- [What to work on] Please reproduce the entries in full. Keep every character the same.

+---+

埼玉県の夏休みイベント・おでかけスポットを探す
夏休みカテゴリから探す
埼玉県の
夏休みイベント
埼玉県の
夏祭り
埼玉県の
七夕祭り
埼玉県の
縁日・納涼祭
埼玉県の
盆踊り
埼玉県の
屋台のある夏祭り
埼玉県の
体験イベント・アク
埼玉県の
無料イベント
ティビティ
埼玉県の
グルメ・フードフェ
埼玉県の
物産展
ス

+---+

- [Solution to this task]
埼玉県の夏休みイベント・おでかけスポットを探す
夏休みカテゴリから探す
埼玉県の
夏休みイベント
埼玉県の
夏祭り
埼玉県の
七夕祭り
埼玉県の
縁日・納涼祭
埼玉県の
盆踊り
埼玉県の
屋台のある夏祭り
埼玉県の
体験イベント・アク
埼玉県の
無料イベント
ティビティ
埼玉県の
グルメ・フードフェ
埼玉県の
物産展
ス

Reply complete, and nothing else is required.